### THE DATA
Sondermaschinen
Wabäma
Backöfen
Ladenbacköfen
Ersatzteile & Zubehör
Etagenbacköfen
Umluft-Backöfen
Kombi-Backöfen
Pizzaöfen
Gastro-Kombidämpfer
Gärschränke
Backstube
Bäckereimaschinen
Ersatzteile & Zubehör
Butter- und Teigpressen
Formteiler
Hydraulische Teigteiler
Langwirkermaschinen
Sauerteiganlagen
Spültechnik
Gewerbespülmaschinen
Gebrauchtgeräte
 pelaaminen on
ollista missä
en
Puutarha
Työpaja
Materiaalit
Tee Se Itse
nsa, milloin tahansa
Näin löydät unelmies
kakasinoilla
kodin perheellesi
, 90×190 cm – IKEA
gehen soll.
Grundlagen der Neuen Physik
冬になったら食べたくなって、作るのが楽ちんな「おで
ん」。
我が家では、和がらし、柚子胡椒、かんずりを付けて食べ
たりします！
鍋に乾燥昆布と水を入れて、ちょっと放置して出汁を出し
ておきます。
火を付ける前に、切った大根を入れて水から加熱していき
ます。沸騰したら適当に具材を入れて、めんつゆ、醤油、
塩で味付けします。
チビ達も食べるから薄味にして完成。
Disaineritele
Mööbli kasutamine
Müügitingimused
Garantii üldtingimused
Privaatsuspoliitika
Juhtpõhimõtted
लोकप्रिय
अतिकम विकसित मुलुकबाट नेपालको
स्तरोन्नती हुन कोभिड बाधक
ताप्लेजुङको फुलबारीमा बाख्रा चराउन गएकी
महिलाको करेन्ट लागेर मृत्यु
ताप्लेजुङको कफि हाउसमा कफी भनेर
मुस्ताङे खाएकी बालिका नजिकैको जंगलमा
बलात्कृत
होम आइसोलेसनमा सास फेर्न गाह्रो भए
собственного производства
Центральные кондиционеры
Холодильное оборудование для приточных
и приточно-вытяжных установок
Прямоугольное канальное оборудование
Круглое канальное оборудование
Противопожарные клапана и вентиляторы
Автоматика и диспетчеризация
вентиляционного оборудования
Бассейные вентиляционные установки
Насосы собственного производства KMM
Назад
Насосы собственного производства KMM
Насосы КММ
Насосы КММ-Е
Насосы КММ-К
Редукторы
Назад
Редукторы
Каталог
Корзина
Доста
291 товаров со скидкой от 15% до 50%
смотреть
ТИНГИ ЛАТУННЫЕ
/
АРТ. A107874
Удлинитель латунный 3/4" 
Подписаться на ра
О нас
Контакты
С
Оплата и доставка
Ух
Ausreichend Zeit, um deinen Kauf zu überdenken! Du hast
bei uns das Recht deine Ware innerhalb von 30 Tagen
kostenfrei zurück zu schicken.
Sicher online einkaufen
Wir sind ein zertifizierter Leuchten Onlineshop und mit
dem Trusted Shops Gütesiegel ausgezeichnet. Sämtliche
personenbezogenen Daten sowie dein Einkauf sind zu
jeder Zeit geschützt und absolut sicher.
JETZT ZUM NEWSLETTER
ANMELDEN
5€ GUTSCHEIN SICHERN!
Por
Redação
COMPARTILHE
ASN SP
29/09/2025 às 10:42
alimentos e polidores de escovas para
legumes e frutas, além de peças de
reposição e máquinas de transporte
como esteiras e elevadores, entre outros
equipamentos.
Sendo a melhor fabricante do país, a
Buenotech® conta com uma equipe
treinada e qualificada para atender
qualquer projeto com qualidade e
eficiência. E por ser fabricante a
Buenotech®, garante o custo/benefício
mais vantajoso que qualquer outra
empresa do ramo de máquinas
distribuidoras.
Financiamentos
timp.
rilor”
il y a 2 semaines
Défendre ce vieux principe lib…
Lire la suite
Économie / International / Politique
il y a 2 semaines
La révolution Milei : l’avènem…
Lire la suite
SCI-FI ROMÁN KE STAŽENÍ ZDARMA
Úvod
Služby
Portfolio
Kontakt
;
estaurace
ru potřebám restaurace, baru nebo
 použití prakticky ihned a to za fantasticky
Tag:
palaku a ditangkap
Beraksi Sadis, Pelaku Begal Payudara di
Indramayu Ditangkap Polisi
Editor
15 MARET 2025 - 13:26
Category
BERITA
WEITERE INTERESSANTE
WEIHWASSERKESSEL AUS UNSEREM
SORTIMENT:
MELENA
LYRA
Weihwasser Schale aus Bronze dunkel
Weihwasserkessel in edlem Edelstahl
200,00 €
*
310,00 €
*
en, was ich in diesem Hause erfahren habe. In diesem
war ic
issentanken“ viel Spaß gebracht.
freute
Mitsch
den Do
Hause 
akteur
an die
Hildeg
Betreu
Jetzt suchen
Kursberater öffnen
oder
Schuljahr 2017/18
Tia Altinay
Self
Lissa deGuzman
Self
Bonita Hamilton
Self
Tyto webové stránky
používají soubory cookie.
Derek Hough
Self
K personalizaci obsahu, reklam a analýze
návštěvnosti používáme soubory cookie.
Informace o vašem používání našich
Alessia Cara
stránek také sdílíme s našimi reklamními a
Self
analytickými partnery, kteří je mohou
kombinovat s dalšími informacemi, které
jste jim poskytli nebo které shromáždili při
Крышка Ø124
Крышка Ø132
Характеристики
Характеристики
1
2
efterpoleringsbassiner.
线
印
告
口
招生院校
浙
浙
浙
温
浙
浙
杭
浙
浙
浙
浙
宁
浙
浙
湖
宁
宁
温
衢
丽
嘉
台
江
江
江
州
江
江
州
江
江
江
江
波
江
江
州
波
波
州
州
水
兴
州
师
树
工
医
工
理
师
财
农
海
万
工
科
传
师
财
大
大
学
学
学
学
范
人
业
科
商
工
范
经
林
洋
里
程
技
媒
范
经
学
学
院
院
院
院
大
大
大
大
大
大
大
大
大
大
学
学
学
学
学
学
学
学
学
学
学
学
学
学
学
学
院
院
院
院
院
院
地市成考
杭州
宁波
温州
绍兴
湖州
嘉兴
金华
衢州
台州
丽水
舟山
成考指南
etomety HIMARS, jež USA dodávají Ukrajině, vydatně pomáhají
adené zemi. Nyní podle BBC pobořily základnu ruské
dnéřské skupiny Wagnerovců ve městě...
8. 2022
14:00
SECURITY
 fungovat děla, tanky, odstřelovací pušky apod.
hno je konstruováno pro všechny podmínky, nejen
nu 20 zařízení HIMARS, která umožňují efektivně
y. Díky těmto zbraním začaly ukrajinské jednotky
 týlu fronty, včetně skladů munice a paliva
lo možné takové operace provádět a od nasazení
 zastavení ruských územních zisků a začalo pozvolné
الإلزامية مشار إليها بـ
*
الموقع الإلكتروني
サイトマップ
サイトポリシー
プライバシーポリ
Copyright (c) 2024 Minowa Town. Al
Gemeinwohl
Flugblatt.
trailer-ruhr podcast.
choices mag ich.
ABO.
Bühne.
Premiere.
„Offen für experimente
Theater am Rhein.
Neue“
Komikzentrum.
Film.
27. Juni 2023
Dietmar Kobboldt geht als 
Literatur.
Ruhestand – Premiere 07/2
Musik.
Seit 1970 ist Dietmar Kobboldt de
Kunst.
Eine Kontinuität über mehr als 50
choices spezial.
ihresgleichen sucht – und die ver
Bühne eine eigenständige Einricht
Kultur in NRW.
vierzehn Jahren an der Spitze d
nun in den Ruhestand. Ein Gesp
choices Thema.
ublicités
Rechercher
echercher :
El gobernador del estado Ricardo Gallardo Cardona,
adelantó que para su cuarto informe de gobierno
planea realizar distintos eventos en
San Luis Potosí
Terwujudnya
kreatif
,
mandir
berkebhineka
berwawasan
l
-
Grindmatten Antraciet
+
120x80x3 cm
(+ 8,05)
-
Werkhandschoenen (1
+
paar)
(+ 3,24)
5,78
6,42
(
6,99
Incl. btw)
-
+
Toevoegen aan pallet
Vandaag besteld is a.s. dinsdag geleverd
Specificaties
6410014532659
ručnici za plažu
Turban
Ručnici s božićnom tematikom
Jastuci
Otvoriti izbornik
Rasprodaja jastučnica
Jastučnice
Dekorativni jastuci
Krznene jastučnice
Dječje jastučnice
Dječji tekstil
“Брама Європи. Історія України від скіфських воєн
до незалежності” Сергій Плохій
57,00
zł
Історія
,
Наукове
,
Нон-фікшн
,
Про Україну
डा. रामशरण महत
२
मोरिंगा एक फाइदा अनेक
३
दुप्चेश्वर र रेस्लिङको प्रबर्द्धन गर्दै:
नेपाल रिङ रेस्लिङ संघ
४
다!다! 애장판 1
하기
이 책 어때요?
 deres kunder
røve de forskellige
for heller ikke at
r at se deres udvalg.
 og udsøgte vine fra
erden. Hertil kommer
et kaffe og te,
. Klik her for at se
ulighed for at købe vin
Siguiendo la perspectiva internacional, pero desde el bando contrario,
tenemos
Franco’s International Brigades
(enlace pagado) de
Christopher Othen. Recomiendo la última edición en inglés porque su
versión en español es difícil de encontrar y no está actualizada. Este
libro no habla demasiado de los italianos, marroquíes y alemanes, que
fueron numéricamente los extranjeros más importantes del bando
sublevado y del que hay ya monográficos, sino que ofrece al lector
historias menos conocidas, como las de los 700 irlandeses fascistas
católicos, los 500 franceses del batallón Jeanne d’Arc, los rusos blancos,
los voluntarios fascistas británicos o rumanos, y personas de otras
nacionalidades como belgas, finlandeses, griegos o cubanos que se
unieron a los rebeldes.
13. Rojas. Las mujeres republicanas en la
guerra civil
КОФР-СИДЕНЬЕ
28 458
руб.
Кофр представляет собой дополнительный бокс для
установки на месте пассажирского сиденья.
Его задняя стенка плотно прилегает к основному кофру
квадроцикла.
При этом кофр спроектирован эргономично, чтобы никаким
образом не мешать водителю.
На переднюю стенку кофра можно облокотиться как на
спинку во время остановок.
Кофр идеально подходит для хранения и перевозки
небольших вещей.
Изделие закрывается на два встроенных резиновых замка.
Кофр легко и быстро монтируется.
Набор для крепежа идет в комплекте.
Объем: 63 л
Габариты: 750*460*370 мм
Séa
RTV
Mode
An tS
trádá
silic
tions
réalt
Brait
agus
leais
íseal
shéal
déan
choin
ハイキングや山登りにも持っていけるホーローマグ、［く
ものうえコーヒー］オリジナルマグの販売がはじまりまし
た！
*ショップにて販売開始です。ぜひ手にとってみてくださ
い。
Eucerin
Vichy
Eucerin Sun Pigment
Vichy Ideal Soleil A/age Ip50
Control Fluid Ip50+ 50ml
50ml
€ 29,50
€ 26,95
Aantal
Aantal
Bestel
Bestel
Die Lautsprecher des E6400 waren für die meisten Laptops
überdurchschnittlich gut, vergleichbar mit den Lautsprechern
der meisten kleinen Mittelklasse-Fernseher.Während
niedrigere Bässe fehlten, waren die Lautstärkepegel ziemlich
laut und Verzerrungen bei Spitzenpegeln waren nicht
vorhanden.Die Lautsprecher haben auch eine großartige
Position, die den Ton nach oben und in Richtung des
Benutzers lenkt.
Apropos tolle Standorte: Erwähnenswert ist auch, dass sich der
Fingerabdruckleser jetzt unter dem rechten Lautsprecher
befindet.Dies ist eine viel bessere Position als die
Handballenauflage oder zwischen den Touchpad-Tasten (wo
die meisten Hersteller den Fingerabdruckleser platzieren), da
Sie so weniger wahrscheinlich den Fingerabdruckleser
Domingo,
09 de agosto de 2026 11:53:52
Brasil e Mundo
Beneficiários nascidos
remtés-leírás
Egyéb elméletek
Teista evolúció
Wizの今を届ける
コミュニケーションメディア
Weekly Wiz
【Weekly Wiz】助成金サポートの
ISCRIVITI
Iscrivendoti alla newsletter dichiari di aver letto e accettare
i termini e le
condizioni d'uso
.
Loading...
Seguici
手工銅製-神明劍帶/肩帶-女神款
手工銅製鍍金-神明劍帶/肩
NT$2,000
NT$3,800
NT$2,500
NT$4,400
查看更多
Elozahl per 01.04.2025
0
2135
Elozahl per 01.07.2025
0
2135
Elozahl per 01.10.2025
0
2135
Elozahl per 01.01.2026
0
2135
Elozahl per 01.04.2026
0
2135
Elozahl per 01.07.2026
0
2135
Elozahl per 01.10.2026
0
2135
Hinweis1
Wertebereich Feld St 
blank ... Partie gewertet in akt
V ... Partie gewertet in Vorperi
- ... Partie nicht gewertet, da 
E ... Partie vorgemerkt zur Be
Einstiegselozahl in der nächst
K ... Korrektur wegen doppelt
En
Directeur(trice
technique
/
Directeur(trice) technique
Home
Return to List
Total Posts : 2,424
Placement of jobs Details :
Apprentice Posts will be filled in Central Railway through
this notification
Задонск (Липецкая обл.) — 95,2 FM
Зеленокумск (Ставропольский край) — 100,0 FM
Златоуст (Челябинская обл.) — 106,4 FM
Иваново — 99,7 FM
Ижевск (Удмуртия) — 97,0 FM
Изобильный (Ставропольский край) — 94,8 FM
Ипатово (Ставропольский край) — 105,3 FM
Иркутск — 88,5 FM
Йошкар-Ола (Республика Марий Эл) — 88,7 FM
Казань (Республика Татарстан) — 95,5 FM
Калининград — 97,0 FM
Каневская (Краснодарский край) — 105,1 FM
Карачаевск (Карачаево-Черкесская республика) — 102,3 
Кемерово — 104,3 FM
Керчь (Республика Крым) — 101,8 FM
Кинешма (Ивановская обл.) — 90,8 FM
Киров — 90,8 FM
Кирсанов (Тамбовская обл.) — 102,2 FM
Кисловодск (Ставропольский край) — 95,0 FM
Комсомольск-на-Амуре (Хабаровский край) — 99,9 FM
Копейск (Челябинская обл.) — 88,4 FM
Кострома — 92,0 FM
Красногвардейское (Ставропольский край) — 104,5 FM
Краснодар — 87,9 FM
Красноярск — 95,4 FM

### TASK REQUIREMENTS
From the entries above, return each line with the word "Directeur" in it.

### TASK RESULT
Directeur(trice
Directeur(trice) technique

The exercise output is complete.